The move has drawn criticism from Fed Chair Jerome Powell and Chicago Fed President Charles Evans that the Fed facilities, while little used, have provided an important backstop to financial markets and the economy.

But the Treasury official said that markets appear to be functioning well and are responding positively to prospects for quick approval of effective COVID-19 vaccines, and now more aid is needed for businesses and workers hit hard by the pandemic.

In addition to the $455 billion to be redirected, Mnuchin also wants to redeploy $130 billion in unallocated funds from the Paycheck Protection Program, which allowed small businesses to keep paying idled workers.
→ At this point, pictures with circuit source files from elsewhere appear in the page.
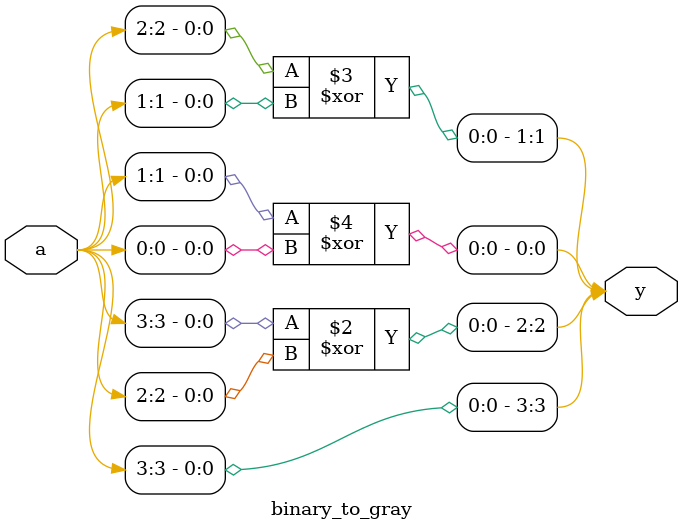
<source format=v>
module binary_to_gray(
	input [3:0] a,
	output reg [3:0] y
);


always@(*) begin
	y[3] <= a[3];
	y[2] <= a[3]^a[2];
	y[1] <= a[2]^a[1];
	y[0] <= a[1]^a[0];
end

endmodule
	
	
</source>
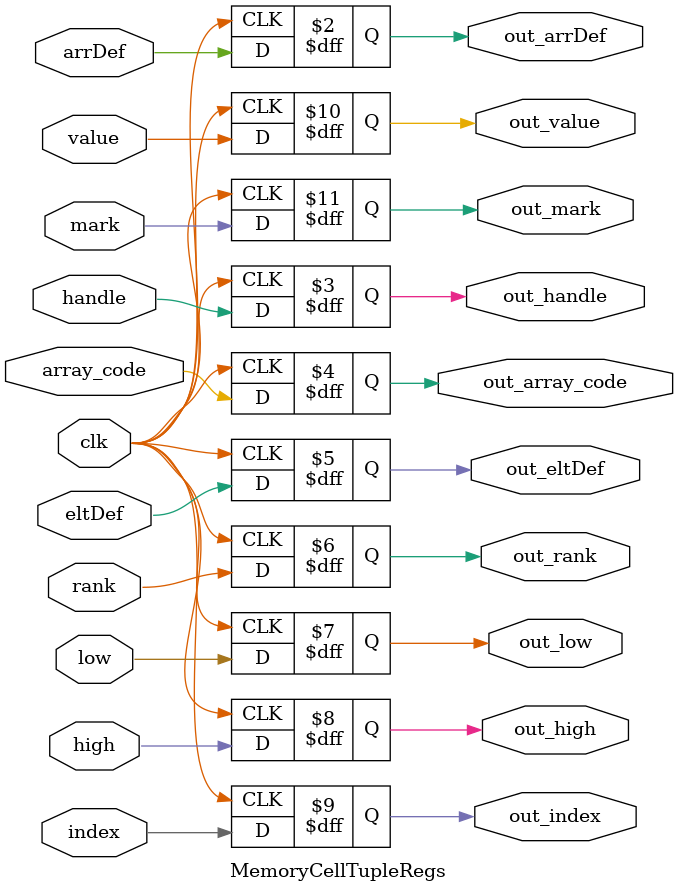
<source format=v>
`timescale 1ns / 1ps

//Implement latch for this! this will lock itself out

module MemoryCellTupleRegs(
        input clk,
        input arrDef,
        input handle,
        input array_code,
        input eltDef,
        input rank,
        input low,
        input high,
        input index,
        input value,
        input mark,
        
        output reg out_arrDef,
        output reg out_handle,
        output reg out_array_code,
        output reg out_eltDef,
        output reg out_rank,
        output reg out_low,
        output reg out_high,
        output reg out_index,
        output reg out_value,
        output reg out_mark
    );
        
    always @ (posedge clk)
        begin
            out_arrDef <= arrDef;    
            out_handle <= handle;        
            out_array_code <= array_code;
            out_eltDef <= eltDef;
            out_rank <= rank;
            out_low <= low;
            out_high <= high;
            out_index <= index;
            out_value <= value;
            out_mark <= mark;
        end
            
    
    
endmodule

</source>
The funds have already been borrowed by Treasury.

The Treasury official said it is up to Congress to determine the ultimate size of any package and how to redeploy the funds. Mnuchin is focused, the official said, on additional paycheck aid to idled workers, unemployment compensation and grants to help businesses that have been struggling amid COVID shutdowns, as many firms cannot take on more debt.

“We’ve left the secretary of the Treasury, the chairman of the Federal Reserve with $750-800 billion of firepower for these (lending) facilities,” the official said. “We’ve put into the Treasury that $600 billion of funds ready to be deployed directly into the economy to make the economy better. I don’t know that I’d call that hamstringing the new administration.”